Ayant interrogé les différents responsables institutionnels et associatifs (DGS, DDASS, MILDT, …), nous constatons qu’après huit mois l’inertie reste de mise. Les fonds nécessaires n’ont toujours pas été débloqués pour permettre aux fabricants privés de maintenir un site de production, dans l’attente d’une solution à long terme – en concertation avec les pouvoirs publics, le syndicat des fabricants de seringues et les associations d’usagers de drogues.

Nicole Maestracci s’est engagée auprès d’Act Up-Paris à  » tenter de mettre au point une réunion de travail «  avec l’ensemble des partenaires avant le 1er décembre afin de prendre une décision concernant la mise à disposition des seringues 2 cc et de profiter de la médiatisation de cette journée pour faire passer des consignes claires et précises.
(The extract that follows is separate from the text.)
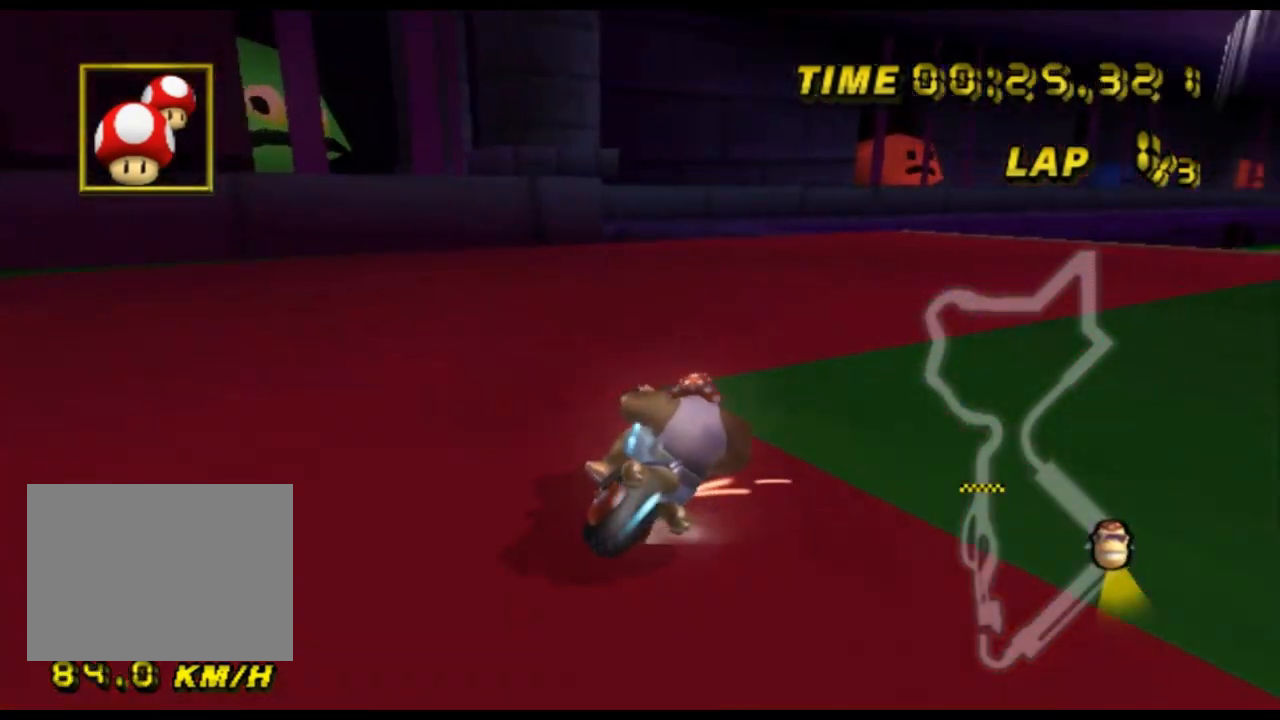
{"buttons": ["A"], "left_stick": "center", "events": [[100, "left_stick", "right"], [300, "R1", "up"], [333, "DPAD_UP", "down"], [367, "DPAD_UP", "up"], [433, "left_stick", "center"]]}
En attendant, depuis début novembre, la DGS et le producteur Beckett & Dickinson ont réussi à mettre à disposition un stock de dépannage de seringues de 3 cc serties avec une aiguille plus grosse. Toutes les informations complémentaires sont disponibles à la DGS ou directement auprès du fournisseur. Ce nouveau modèle est en cours d’évaluation, les résultats ne sont pas encore disponibles. Suite à ces changements de graduation, de contenance, de repères et de modèle de seringues, une nouvelle campagne d’information et de prévention des risques à l’attention des injecteurs est impérative – comme cela a été le cas pour les diabétiques.